Writing and Sharing our Funds of Knowledge

This piece focuses on the knowledge we can bring from our homes to our practices at schools.   These include  experiential, informal, cultural, and people-based “funds of knowledge”.  In the paper, we see how to make a map that looks like webs used for any number of academic pre-writing exercises.  They draw connections, in this case, between all the types of knowledge brought from outside school into school.  It will be interesting to see if we do this in class…

Chapter 15

The section titled “Cultural Foundation of Tracking” could just as easily be labeled “The Effects of Political Ideologies on Education”.  It is not surprising to find cultural ideals reflected in our educational practices.  Politics in this system have created classes, and this stratification probably happens more often than we realize considering the ideals touted by the group with the most power.  Naturally, the group with the most power will wield the most influence on policy, which in this system means the rich and/ or the social elite.  When their discourse revolves around the idea that people are not adversely affected by socioeconomic differences, they are conveniently “forgetting” that their misguided notion of poverty as genetic is still entrenched in our culture to this day.  Well, they aren’t forgetting so much as practicing willful ignorance of it. Tracking is just another manifestation of this piece of nonsense (that we inherit our social status via our blood) that we are all still suffering under. It falls in nicely with the whole 3/5 of a person mentality that was itself a further embodiment of slavery justified by the idea of inferior genetics.  All of which is compounded with this notion of the American ideal: “Pull yourself up by your bootstraps”,  “Anyone can do it”.  Sure, and the best response I’ve seen to that yet: “That’s a really good way to fall flat on your face”.  The response outlined, “beliefs and values grounded in low expectations held by parents, teachers, students, administration, and community members must be challenged for the strategy to succeed” is one I’d love to see outlined (not to mention practiced) in more detail (perhaps I should read the rest of the chapter). Whatever happened to tabula rasa?  Granted that was inaccurate as well, but we’ve gone quite a ways in the opposite direction.
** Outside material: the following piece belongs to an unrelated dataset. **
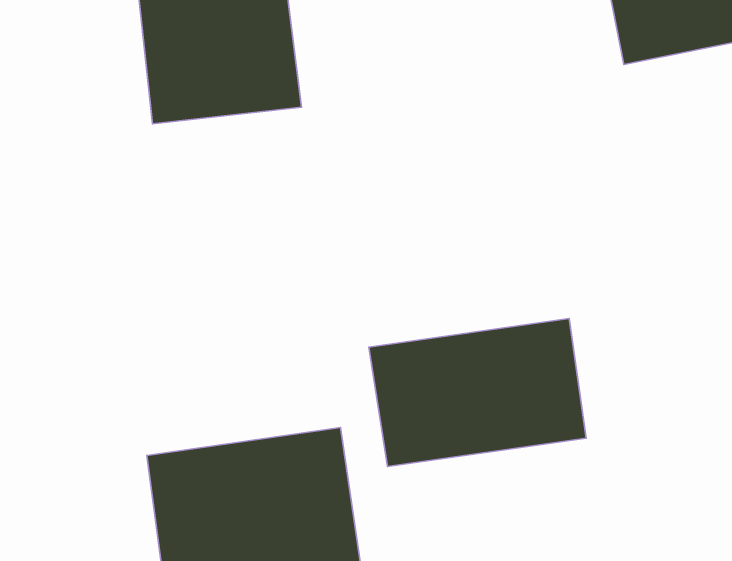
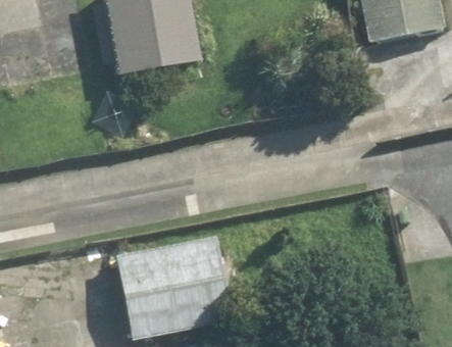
building: [369,319,586,466] -> none

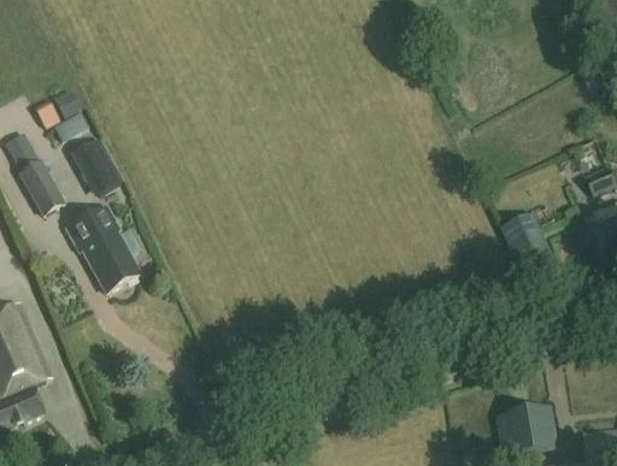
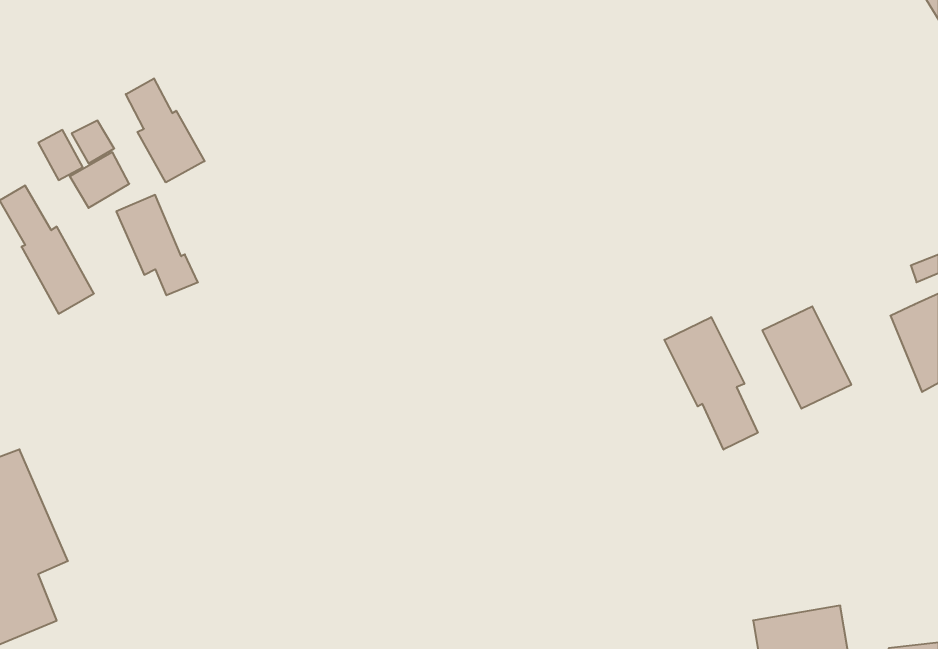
building: none -> [126,78,205,182]
building: [66,205,137,290] -> none
building: none -> [664,317,758,450]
I’m wondering how difficult the idea of better curriculum for all students, what is essentially (if arguing in political jargon) a Marxist redistribution of resources, would play out on the national stage.  How do we combat the idea that localities should only get the money the taxpayers in the area have put into the local coffers, strengthening and solidifying the class structure and ignoring mountains of research that show that equalized opportunity means equalized academic achievement, when the paradigm of standardized testing and the subsequent grouping further causes the stratification to manifest itself?  In short, how does this work when so much of the country’s political capital is spent telling us that detracking is the wrong way to educate, and that resources should depend on the hard work of the taxpayers in a certain area and the abilities and skills displayed by individual students?  How do you fight people that obviously don’t like any kids that aren’t their own (that are already benefiting from higher levels of education in most cases)?